Influence of the Egyptian Amen-em-Opet on ch.s 22-24.  Also, influence of the Aremaic Ahikar literature.  Impact of Amen-em-Opet: value on the silent man as being the wise man.  The listening  person is the one who is  wise. Be careful about what you say to a superior.  A concern for justice.  God-language: the will of God is to do what is just. 
Prov.s 23-30:
23:31-35--a riddle. It shows wine in a new light. Seductiveness and compusiveness of it.  The function of a riddle: breaks down things into component parts.  The way of breaking something down forces us to see reality in a new way, with a greater awareness of the complexity of reality. 
28:3--a poor gentleman, not a ruler, who oppresses the poor, is a beating rain that leaves no food.  Just as one longs for the rain, one longs for the poor to get power.  But, if they get it and abuse it, it is an even worse condition.  Too much rain runs off the top soil. 
A translation error.
24:10-12--it is a call to responsibility.
Throughout these proverbs, a positive value for working. 
27:23-27--'latifundialization': paying off political debts with land. Don't count on the riches from someone else (political clients).  The rich shouldn't get to far separated from a subsistance-level economy.

2/20/95

Von Rad emphasizes on a new intellectual mood in the tenth century, B.C. (a Solomonic enlightenment)--a move toward secularization, thus laying a polarity between the theological and secular in the canon.
Knowledge and the care of creation: 
How do we handle knowledge in our culture?  What is the difference between wisdom and knowledge?  Scientia over sapienia(wisdom) today.  Peter Gillingham, 'The Making of Good Work', in E.F. Schumacher, Good Work, Harper, 1979: the industrial revolution (the first revolution)--a revolution in the way knowledge is handled.  Before, knowedge was attached to the court (the elite).  Now, a proliferation of knowledge people at different levels.  Some generate it (scholars and researchers), organize it (librarians, computer scientists), transmitting it (teachers), and applying it.   So, an information culture.  The link between power and knowledge has been tightened.  Large-scale power organizations.   An abundance of information.  Also, now the information we need comes from far away.  Not a locally-based economy.  So, no personal way of verifying the information we get.  Less local control.  These things separate us from the people of the Bible.  It changes how it is relevant to us: Prov. 25:13--rare are faithful messengers.  This is especially relevant in today's society.

◆ TASK OBJECTIVE:
Revise the Proverbs lecture notes, starting at "28:3--a poor gentleman, not" and ending at "call to responsibility.", swapping "responsibility" for "accountability".

◆ SOURCE MATERIAL:
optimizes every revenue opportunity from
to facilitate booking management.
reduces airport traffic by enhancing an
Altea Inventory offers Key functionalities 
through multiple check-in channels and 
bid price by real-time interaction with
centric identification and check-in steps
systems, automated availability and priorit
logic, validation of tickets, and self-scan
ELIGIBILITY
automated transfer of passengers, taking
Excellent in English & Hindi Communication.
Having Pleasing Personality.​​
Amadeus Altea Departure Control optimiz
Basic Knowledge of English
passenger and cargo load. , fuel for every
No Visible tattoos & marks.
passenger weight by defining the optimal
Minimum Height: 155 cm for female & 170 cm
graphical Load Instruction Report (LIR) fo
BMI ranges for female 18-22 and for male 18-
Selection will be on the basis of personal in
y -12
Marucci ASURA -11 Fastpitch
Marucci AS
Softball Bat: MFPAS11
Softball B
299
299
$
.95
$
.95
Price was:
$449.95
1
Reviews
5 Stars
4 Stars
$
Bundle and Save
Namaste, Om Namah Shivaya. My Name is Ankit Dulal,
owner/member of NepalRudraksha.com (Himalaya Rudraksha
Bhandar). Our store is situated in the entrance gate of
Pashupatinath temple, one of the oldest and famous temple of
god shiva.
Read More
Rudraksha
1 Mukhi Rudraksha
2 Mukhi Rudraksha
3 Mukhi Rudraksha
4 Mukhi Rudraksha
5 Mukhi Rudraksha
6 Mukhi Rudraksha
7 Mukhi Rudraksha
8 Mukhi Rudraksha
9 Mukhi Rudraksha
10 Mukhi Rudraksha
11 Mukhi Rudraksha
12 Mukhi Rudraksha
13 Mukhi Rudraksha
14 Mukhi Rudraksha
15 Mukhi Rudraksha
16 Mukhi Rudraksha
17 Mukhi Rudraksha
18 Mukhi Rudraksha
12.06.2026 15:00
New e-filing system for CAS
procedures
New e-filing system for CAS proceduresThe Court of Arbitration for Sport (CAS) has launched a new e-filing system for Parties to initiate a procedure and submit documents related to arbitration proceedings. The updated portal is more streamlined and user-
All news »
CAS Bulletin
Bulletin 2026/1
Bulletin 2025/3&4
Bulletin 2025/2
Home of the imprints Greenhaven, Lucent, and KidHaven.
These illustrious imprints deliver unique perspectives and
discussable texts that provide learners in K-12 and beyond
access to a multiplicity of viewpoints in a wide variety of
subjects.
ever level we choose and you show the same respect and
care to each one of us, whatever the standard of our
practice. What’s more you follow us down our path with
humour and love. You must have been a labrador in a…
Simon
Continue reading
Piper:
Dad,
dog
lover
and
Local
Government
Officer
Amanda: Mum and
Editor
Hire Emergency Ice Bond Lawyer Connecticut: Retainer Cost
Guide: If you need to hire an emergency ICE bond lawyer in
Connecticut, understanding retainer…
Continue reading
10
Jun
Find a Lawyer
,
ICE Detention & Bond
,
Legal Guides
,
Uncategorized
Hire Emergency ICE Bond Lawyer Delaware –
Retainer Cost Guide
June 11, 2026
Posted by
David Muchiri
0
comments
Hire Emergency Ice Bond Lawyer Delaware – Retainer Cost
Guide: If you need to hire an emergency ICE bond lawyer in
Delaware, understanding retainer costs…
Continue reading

◆ RESPONSE TO THE EXERCISE:
28:3--a poor gentleman, not a ruler, who oppresses the poor, is a beating rain that leaves no food.  Just as one longs for the rain, one longs for the poor to get power.  But, if they get it and abuse it, it is an even worse condition.  Too much rain runs off the top soil. 
A translation error.
24:10-12--it is a call to accountability.